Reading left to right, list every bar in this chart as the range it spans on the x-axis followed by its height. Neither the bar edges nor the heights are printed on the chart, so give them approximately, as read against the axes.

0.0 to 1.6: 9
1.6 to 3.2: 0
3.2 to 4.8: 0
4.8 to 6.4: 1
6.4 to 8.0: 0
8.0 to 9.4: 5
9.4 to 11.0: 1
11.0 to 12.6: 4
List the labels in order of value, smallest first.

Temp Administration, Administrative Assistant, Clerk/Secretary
...
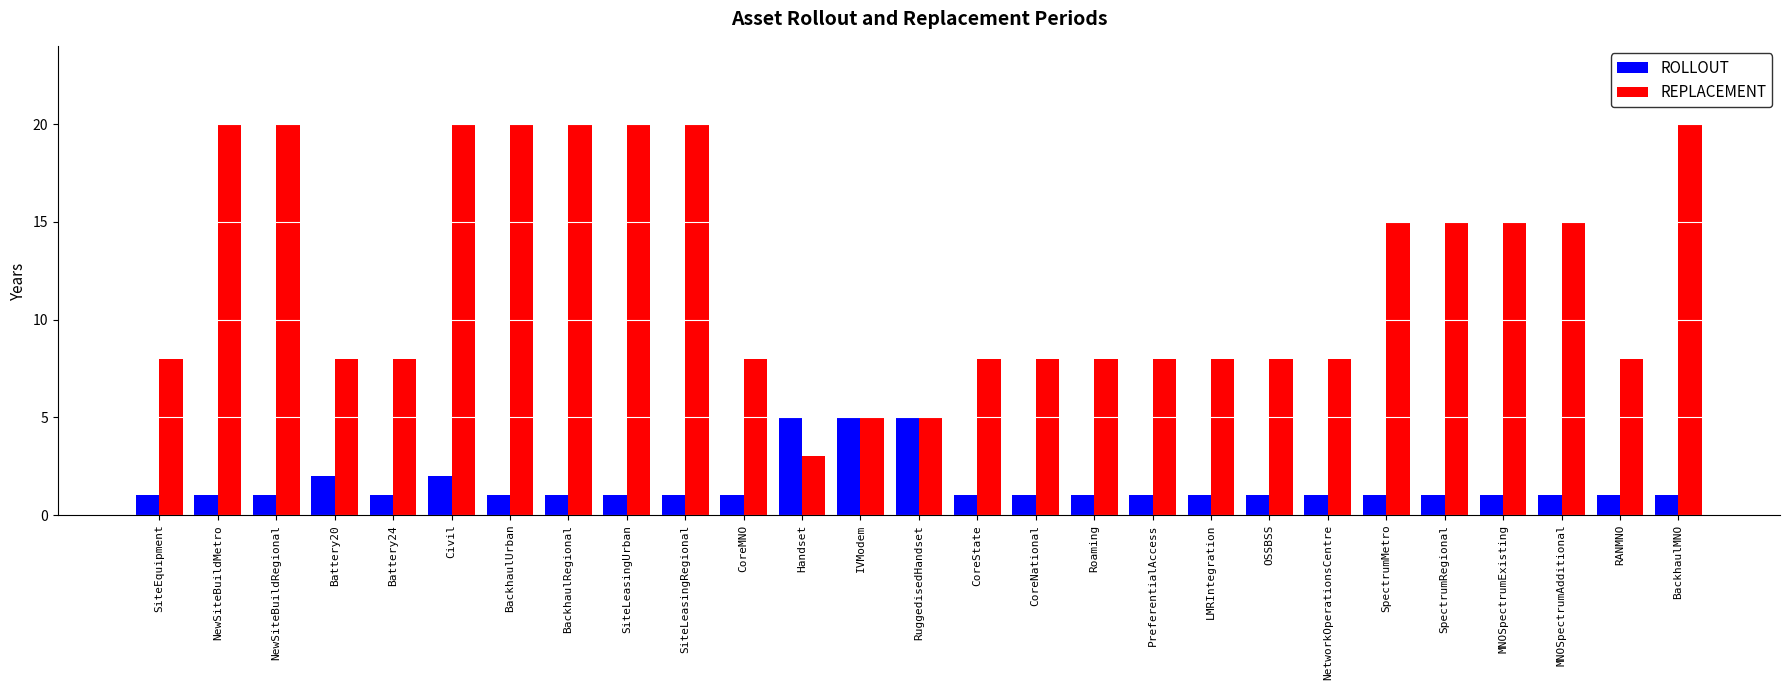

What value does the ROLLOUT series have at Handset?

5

[ASSIGNMENT] Rewrite the lines from the one with "0.0 to 1.6: 9" up to and including the one with "List the labels", changing "smallest" to "largest" and keeping everything else the same.

[REPLY TO THE EXERCISE]
0.0 to 1.6: 9
1.6 to 3.2: 0
3.2 to 4.8: 0
4.8 to 6.4: 1
6.4 to 8.0: 0
8.0 to 9.4: 5
9.4 to 11.0: 1
11.0 to 12.6: 4
List the labels in order of value, largest first.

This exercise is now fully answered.